* [Data extract]:

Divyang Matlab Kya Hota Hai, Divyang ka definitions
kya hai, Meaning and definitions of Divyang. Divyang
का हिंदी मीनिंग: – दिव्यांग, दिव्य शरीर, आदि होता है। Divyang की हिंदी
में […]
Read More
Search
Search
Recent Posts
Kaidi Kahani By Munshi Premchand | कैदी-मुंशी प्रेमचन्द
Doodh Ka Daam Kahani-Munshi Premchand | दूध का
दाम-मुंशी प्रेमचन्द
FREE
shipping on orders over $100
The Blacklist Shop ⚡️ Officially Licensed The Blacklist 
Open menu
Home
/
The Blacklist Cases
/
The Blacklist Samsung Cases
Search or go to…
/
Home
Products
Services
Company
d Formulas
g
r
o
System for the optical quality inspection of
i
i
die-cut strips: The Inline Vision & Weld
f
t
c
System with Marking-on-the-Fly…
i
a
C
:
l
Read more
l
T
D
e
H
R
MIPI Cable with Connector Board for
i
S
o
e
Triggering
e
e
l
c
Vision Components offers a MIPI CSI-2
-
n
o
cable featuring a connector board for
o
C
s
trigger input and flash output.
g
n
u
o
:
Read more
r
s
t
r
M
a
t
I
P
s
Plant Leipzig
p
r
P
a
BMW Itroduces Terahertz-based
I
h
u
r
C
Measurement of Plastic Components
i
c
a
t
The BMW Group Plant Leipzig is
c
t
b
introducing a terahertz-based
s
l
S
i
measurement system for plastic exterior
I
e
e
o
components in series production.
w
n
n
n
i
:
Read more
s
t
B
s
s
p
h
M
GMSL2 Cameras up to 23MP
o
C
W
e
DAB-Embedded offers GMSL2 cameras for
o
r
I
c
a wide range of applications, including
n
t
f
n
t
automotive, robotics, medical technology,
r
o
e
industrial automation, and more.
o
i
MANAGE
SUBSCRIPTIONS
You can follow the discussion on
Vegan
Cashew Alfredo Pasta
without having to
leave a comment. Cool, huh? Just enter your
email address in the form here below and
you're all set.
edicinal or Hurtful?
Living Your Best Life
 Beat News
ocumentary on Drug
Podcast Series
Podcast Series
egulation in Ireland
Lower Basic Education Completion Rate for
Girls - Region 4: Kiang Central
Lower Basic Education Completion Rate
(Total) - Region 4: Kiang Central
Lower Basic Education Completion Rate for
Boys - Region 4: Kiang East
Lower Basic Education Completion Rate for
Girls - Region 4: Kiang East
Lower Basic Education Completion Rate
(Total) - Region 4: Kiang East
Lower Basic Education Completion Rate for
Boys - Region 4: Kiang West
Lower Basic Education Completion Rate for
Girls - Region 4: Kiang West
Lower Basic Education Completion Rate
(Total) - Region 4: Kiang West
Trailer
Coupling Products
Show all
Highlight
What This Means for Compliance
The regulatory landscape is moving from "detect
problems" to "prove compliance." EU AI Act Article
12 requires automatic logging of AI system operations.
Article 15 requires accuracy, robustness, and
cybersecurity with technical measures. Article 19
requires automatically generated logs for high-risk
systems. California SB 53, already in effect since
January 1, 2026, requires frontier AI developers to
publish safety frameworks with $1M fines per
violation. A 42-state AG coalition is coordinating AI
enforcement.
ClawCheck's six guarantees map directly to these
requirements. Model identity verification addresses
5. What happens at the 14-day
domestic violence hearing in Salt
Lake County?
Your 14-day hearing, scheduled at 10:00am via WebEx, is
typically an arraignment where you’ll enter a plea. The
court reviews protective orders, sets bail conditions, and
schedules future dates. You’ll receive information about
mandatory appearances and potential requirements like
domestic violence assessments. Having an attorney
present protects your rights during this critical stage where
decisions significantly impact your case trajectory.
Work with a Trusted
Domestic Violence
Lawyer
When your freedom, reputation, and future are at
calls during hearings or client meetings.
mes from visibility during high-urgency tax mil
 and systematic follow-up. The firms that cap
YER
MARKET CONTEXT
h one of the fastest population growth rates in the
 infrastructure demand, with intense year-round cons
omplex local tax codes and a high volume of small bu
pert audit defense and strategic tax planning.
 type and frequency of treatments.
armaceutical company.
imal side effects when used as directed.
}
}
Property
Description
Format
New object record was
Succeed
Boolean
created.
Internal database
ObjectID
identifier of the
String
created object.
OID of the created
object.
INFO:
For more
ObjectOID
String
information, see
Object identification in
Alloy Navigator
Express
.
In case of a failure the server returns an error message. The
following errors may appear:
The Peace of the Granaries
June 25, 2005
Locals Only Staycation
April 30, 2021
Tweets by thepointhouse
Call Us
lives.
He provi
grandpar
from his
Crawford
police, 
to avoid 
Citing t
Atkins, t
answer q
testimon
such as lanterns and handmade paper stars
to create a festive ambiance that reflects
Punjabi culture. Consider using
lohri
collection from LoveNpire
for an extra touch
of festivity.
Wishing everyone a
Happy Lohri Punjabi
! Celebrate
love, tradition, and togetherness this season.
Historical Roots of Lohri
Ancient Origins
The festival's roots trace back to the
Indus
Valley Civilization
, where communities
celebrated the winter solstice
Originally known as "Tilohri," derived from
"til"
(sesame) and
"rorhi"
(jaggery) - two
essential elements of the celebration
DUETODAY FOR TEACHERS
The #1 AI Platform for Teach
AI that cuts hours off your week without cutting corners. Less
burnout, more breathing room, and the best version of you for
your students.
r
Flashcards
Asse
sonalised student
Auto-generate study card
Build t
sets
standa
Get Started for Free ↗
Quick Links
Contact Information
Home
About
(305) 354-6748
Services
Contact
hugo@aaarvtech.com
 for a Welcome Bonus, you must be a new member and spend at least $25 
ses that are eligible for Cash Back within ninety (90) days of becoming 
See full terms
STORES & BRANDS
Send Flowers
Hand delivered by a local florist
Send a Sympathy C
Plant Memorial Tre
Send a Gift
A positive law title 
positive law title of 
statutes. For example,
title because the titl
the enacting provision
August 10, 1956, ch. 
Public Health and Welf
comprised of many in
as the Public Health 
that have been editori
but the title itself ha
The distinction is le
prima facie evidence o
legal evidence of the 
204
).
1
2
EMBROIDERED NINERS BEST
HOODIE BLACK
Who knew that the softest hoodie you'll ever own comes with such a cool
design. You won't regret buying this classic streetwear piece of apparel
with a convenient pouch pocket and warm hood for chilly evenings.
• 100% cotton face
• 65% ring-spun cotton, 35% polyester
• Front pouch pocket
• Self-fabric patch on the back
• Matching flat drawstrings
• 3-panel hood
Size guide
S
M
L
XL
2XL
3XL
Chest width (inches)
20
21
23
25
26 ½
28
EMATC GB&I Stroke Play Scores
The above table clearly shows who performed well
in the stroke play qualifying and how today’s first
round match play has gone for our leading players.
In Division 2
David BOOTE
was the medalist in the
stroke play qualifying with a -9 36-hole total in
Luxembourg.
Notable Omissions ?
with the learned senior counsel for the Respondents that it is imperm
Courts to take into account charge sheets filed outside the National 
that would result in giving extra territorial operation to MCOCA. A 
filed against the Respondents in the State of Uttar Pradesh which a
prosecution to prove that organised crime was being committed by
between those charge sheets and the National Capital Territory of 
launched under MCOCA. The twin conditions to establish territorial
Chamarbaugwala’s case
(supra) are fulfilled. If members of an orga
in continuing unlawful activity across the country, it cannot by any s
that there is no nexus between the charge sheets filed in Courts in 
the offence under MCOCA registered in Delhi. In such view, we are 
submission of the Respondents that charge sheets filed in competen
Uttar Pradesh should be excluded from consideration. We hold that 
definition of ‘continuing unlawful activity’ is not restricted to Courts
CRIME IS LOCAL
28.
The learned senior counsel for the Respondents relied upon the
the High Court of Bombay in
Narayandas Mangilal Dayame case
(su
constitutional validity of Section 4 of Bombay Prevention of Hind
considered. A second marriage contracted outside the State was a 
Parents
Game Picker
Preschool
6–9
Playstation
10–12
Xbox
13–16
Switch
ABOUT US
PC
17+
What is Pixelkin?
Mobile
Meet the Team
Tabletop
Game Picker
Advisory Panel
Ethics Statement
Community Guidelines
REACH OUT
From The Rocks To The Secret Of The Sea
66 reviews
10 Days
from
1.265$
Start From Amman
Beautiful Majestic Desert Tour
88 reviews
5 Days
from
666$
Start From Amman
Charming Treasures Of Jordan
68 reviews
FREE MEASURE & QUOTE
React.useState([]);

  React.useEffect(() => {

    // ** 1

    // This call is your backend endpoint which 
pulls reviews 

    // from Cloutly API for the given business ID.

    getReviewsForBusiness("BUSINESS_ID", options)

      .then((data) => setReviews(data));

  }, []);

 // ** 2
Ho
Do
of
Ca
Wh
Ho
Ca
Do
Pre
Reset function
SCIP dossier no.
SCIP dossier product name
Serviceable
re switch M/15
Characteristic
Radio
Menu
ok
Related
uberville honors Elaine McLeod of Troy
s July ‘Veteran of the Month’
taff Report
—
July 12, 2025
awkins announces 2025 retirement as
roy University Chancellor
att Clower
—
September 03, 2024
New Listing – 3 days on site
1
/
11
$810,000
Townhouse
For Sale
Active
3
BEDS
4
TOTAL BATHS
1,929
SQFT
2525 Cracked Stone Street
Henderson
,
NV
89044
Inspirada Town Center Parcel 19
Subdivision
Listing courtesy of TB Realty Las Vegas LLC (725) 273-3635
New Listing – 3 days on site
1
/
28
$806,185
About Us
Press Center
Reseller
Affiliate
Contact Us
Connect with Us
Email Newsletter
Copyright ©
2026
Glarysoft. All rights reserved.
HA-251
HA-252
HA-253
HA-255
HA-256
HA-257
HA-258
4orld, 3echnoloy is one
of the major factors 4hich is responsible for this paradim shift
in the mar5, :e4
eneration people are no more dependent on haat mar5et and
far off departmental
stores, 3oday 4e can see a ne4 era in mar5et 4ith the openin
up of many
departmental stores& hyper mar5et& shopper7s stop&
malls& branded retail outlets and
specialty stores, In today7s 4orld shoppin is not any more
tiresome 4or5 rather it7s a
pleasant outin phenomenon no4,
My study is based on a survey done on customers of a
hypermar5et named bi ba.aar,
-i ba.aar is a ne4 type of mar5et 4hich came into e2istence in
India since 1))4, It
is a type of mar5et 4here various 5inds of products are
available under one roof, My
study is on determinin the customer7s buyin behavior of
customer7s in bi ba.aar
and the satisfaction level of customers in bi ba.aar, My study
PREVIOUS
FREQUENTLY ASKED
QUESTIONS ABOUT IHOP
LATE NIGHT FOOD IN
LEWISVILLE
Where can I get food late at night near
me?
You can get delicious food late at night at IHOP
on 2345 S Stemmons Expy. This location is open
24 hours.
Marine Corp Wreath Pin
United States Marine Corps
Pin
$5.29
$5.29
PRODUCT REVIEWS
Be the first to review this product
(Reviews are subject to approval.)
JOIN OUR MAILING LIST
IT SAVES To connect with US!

* [Task to carry out]:
Of the lines above, output exactly those from the line bearing "industrial automation, and more." through the line bearing "Girls - Region 4: Kiang Central", inclusive.

* [Exercise solution]:
industrial automation, and more.
o
i
MANAGE
SUBSCRIPTIONS
You can follow the discussion on
Vegan
Cashew Alfredo Pasta
without having to
leave a comment. Cool, huh? Just enter your
email address in the form here below and
you're all set.
edicinal or Hurtful?
Living Your Best Life
 Beat News
ocumentary on Drug
Podcast Series
Podcast Series
egulation in Ireland
Lower Basic Education Completion Rate for
Girls - Region 4: Kiang Central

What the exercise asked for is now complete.